*SUPPLIED RECORDS:*
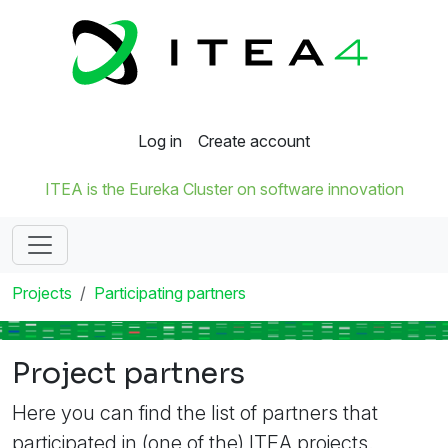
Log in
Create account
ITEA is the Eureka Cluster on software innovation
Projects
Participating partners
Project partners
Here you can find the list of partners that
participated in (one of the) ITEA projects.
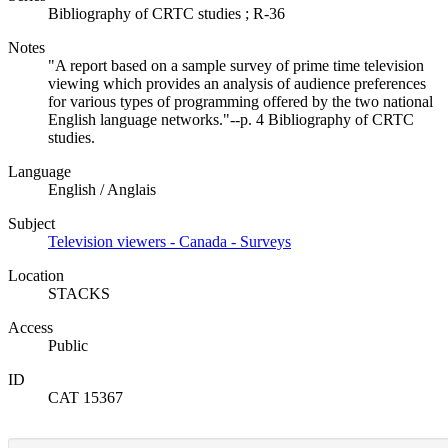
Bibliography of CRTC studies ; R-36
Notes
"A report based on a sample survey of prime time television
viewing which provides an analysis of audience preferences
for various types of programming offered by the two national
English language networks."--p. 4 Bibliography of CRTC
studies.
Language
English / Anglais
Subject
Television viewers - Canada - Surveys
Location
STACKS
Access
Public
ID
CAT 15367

*EXERCISE DESCRIPTION:* Count up the lines in the records where the string "studies" appears. Your reply is that number alone.

*REPLY TO THE TASK:* 2